» WORK TO BE COMPLETED
Every entry below must be repeated exactly; skip the pictures.

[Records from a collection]
<<<<

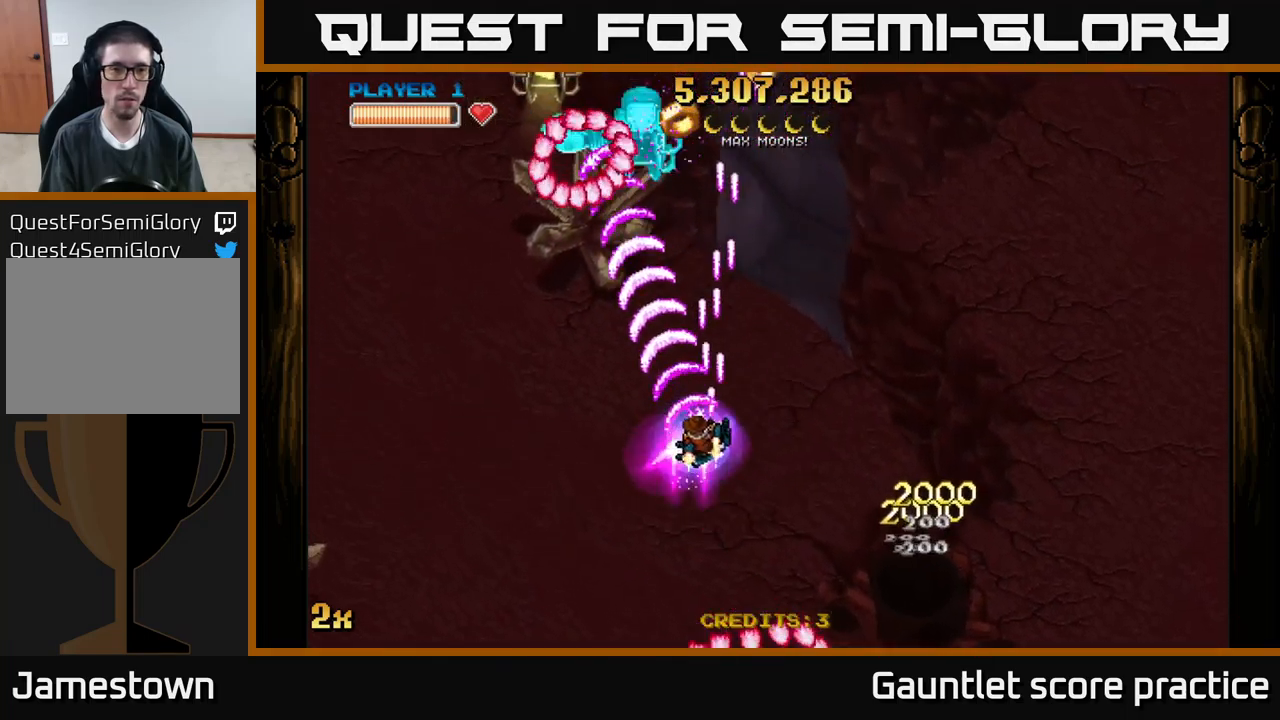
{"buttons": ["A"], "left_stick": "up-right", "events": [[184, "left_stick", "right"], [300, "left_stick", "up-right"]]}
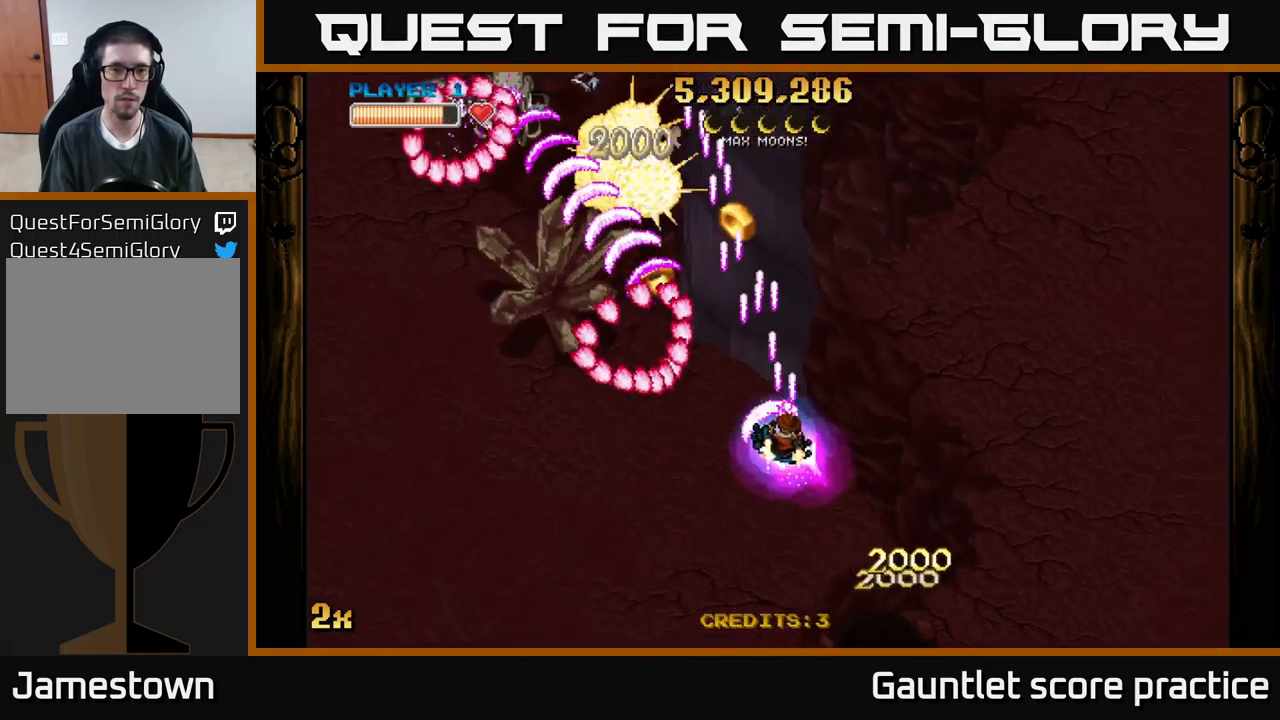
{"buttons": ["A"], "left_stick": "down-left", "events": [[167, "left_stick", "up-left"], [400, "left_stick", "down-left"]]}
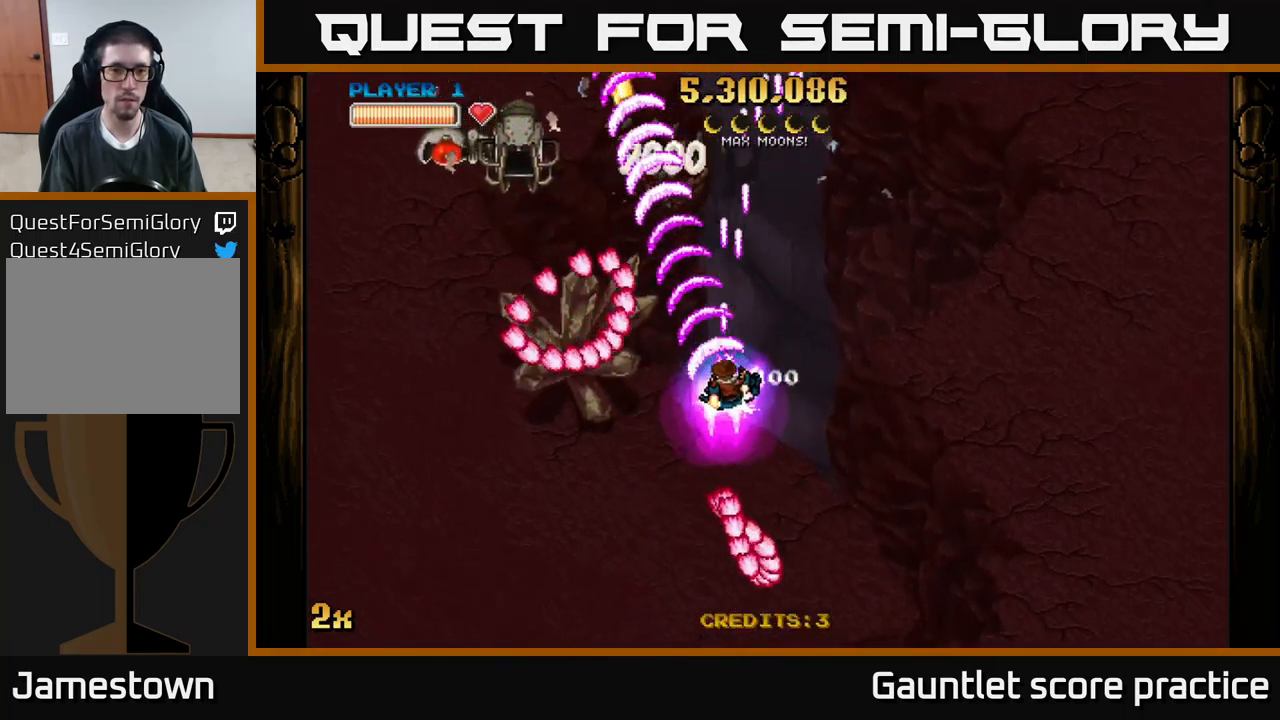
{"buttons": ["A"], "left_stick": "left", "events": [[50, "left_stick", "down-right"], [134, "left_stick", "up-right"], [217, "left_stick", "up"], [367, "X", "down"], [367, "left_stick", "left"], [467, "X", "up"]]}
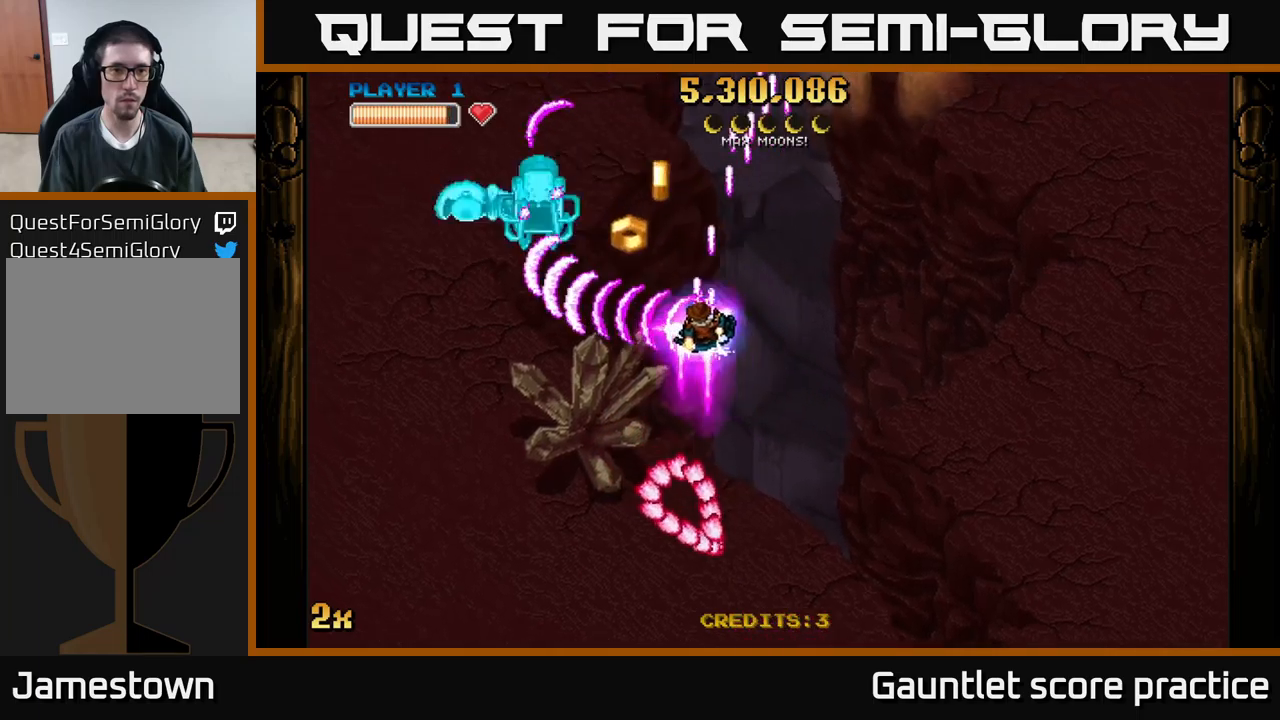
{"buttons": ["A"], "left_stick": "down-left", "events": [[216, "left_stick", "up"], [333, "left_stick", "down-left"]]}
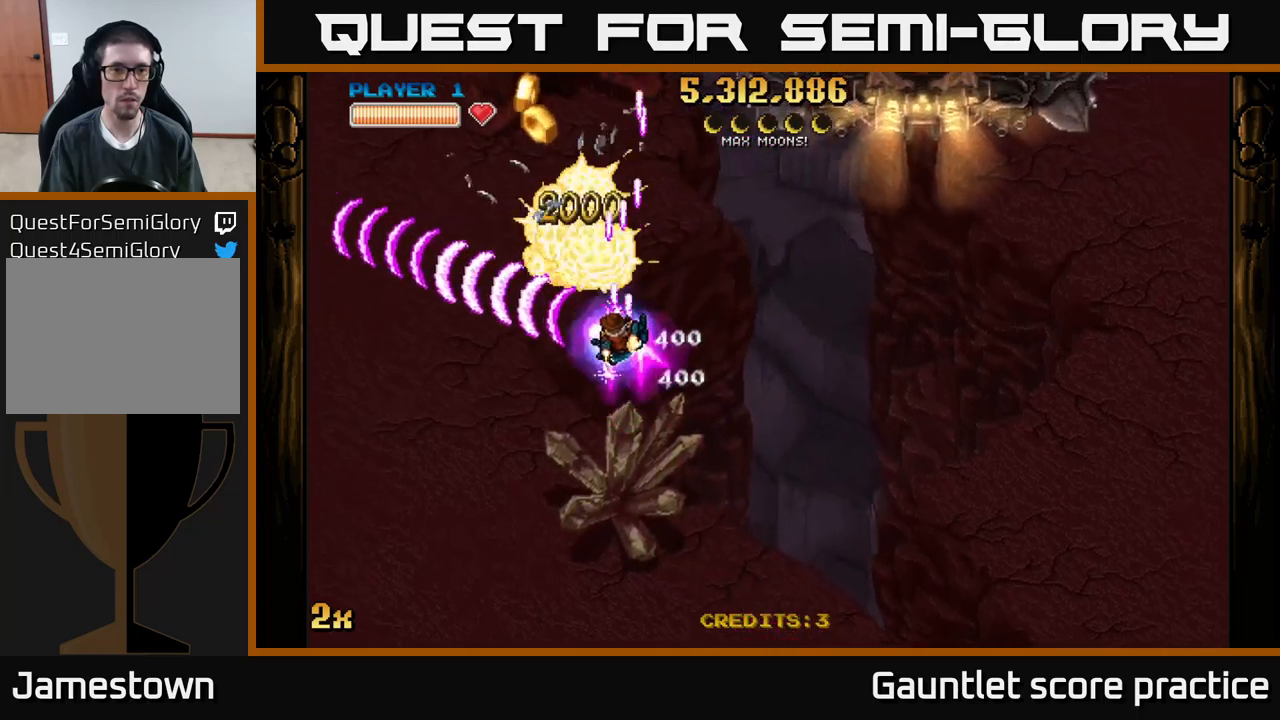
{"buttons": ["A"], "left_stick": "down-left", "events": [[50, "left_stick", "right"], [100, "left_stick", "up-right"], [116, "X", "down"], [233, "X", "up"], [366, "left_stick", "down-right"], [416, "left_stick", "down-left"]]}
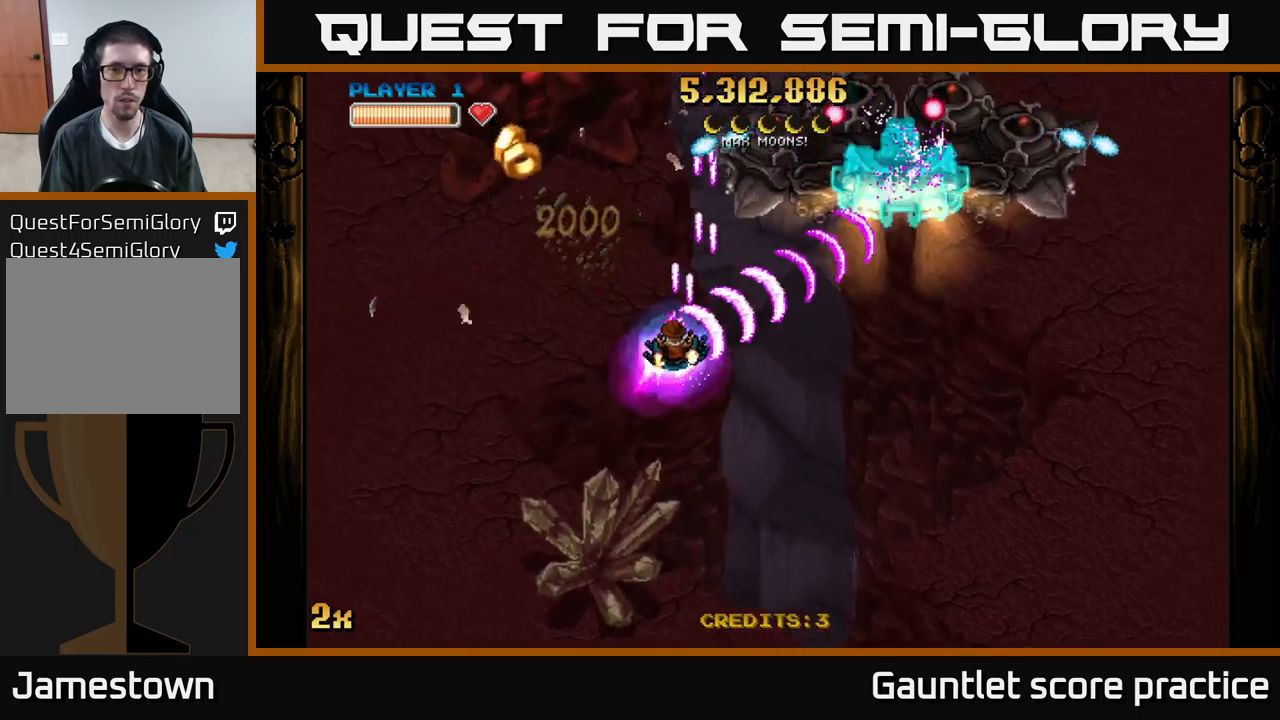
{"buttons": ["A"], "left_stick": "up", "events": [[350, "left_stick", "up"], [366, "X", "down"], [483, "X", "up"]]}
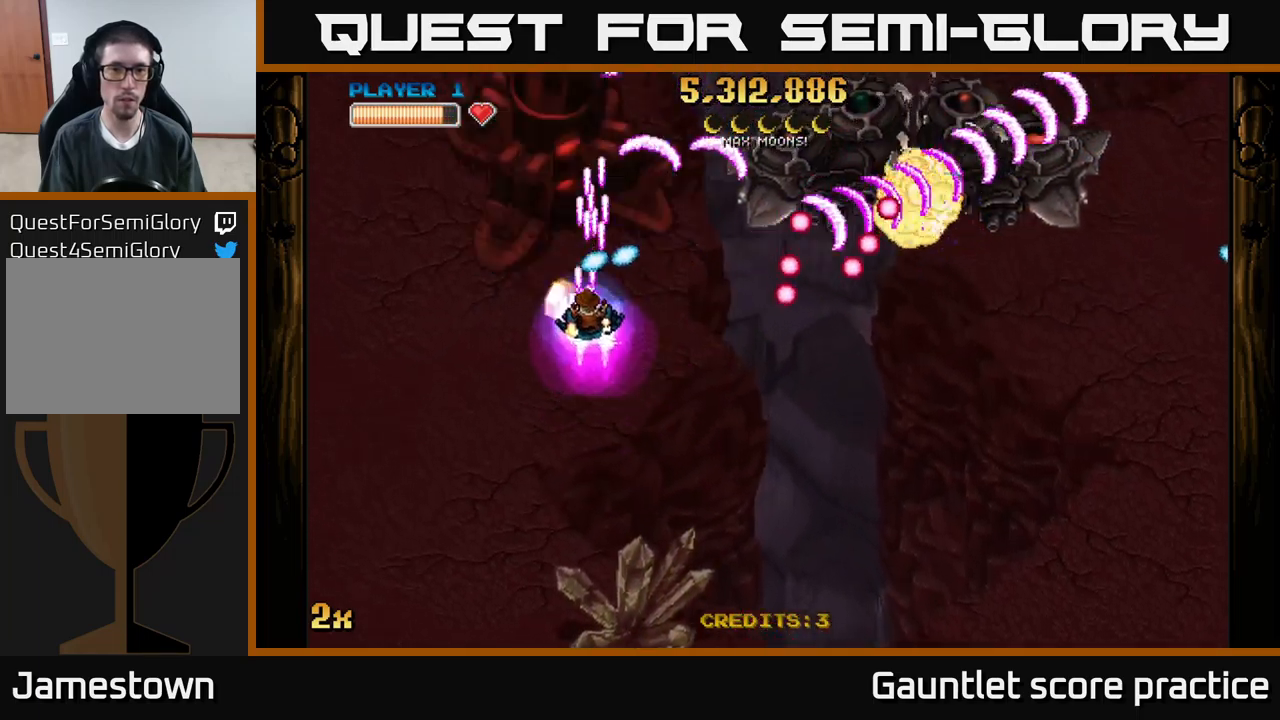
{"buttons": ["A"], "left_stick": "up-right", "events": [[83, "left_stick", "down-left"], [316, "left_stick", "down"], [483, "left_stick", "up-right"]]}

>>>>

» OUTPUT FOR THIS EXERCISE
{"buttons": ["A"], "left_stick": "up-right", "events": [[184, "left_stick", "right"], [300, "left_stick", "up-right"]]}
{"buttons": ["A"], "left_stick": "down-left", "events": [[167, "left_stick", "up-left"], [400, "left_stick", "down-left"]]}
{"buttons": ["A"], "left_stick": "left", "events": [[50, "left_stick", "down-right"], [134, "left_stick", "up-right"], [217, "left_stick", "up"], [367, "X", "down"], [367, "left_stick", "left"], [467, "X", "up"]]}
{"buttons": ["A"], "left_stick": "down-left", "events": [[216, "left_stick", "up"], [333, "left_stick", "down-left"]]}
{"buttons": ["A"], "left_stick": "down-left", "events": [[50, "left_stick", "right"], [100, "left_stick", "up-right"], [116, "X", "down"], [233, "X", "up"], [366, "left_stick", "down-right"], [416, "left_stick", "down-left"]]}
{"buttons": ["A"], "left_stick": "up", "events": [[350, "left_stick", "up"], [366, "X", "down"], [483, "X", "up"]]}
{"buttons": ["A"], "left_stick": "up-right", "events": [[83, "left_stick", "down-left"], [316, "left_stick", "down"], [483, "left_stick", "up-right"]]}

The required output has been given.